Traditionally, the labor-intensive nature of report production has been perceived as a time-consuming task for analysts. But these reports helped with maintaining clear communication and consistent awareness among team members and stakeholders, so teams often forged ahead with laborious reporting processes.

Today, Machine Intelligence and automation have the capability to automate report production. It also offers the benefit of natural language queries, making key information about your operation easily accessible to everyone within the organization, regardless of skill level.

Additionally, these advanced capabilities strengthen communication within a diverse global security team by bridging language barriers and fostering efficient collaboration among team members.

In turn, this enables Secureworks to offer higher quality service to customers, regardless of their location or language barrier.

Threat Intelligence Gathering: Problem Solving for SOC Teams

Secureworks focuses on automatically collecting and analyzing threat intelligence to help organizations stay aware of emerging threats in their environment. Two things that will always impact a SOC’s efficiency and effectiveness:

  1. Alert fatigue
  2. Disparate data searches from various tools or systems

Analysts often spend much of their time gathering information to make informed decisions.

Considering there are thousands of processes in every operating system and hundreds of command-line arguments, relying solely on an analyst's memory is not reasonable or beneficial to the SOC. But with Machine Intelligence and automation, analysts can perform data retrieval across a wide array of internal and external data repositories, offering context around each security event.

This allows analysts to focus on their primary responsibility: making decisions that reduce risk to the business.

Timely and accurate threat intelligence, correlated to security events during the triage process, is essential for understanding the true nature of a threat.
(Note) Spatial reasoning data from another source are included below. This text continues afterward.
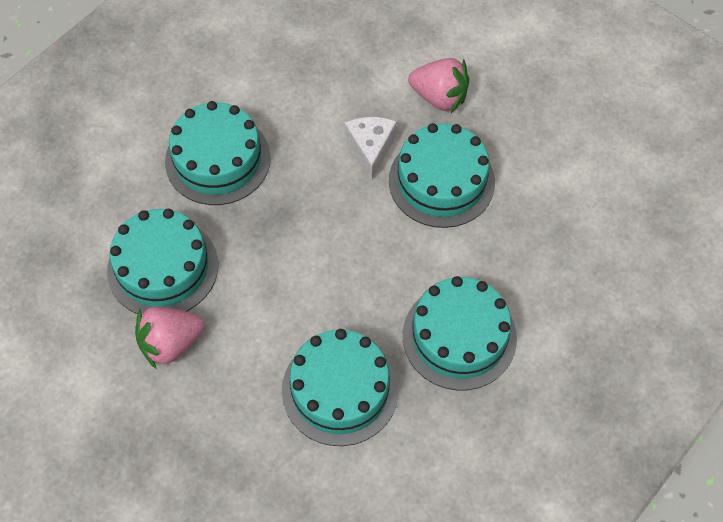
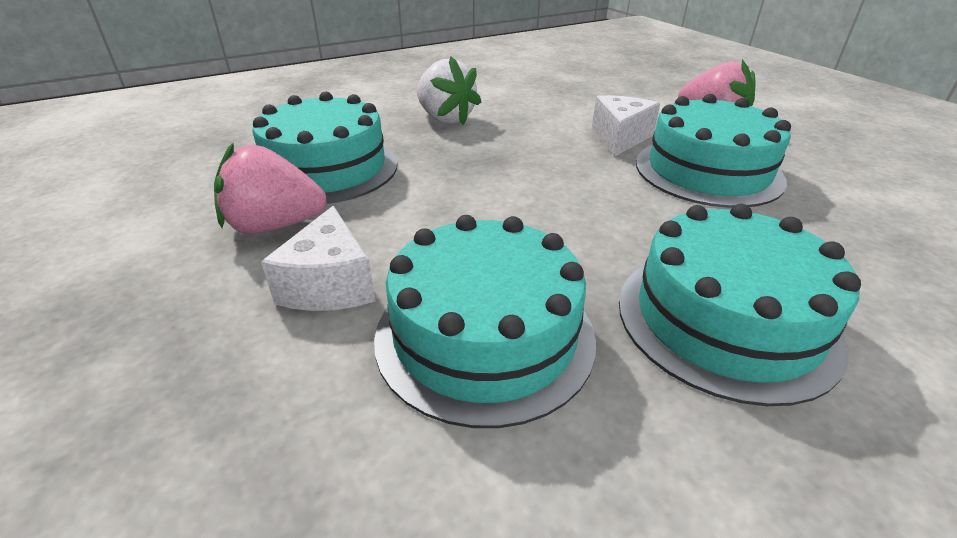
camera: 20 degrees right, 25 degrees down
(218, 159) = (445, 119): turquoise cake -> white strawberry
(239, 382) = (330, 284): none -> white cheese

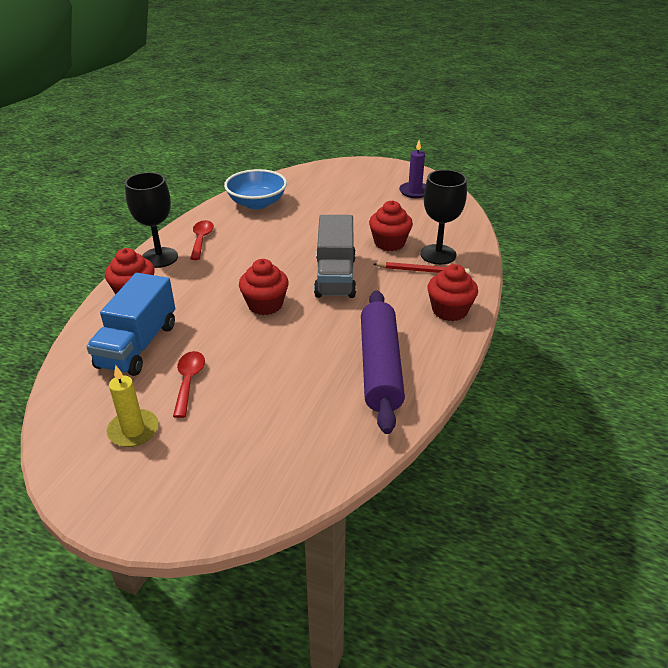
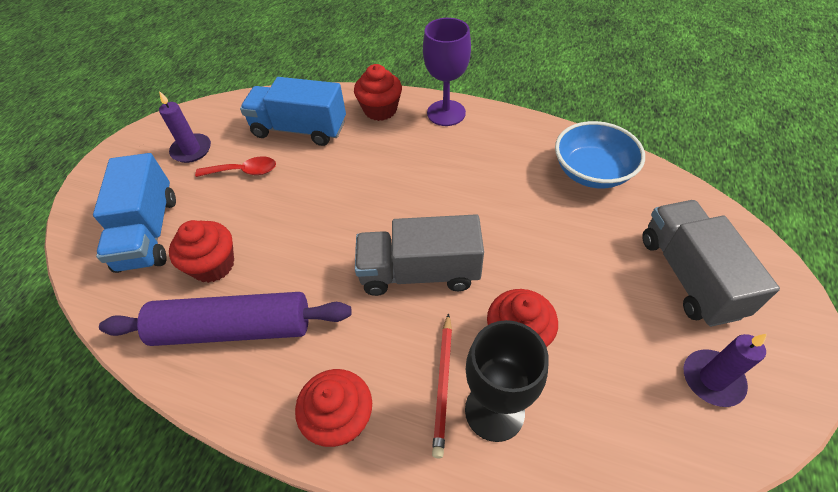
camera: 90 degrees right, 15 degrees up
(133, 430) = (191, 150): yellow candle -> purple candle
(159, 257) = (446, 113): black goblet -> purple goblet
(201, 239) = (488, 137): red spoon -> none
(259, 445) = (149, 232): none -> blue truck
(265, 305) = (359, 210): red cupcake -> red cupcake (213, 265)
(350, 186) = (688, 276): none -> grey truck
One example: how can one determine if a threat discovered in the environment is commodity e-crime or a targeted attack? Targeted attacks are often significantly more challenging to fully evict the threat actors.

Now, imagine having threat behaviors, tools used, infrastructure leveraged, and Indicators of Compromise dynamically applied during triage, enhancing context through simple natural language queries. With Machine Intelligence and automation, analysts may pose a question without having to craft lengthy and time-consuming queries of disparate data sources:

  • "What threat groups are associated with X binaries and URLs found within this alert?"
  • "Examine the last 90 days of logs, listing all instances of PowerShell usage by unique user accounts and display it in a graph."
  • "Find any DNS traffic related to the malicious domain found in this alert."

Machine learning algorithms can expand beyond specific indicator detection by identifying threat actor activity based on historical patterns without pre-written detection logic.

When new tradecraft is identified by your threat intelligence team or provided externally, Machine Intelligence can automatically create Yara, Snort, and Suricata rules and apply them to your sensing devices.

Machine Intelligence Has Operational Value for SOCs

Automation driven by Machine Intelligence will improve the effectiveness and efficiency of your SOC operations by diminishing alert fatigue, improving threat detection, scaling operations, and containing threats faster.

With the industry continually innovating across the spectrum of AI, now is the time for SOC teams to reap the benefits by harnessing these technologies to optimize security efficacy and reduce mean time to resolve security incidents.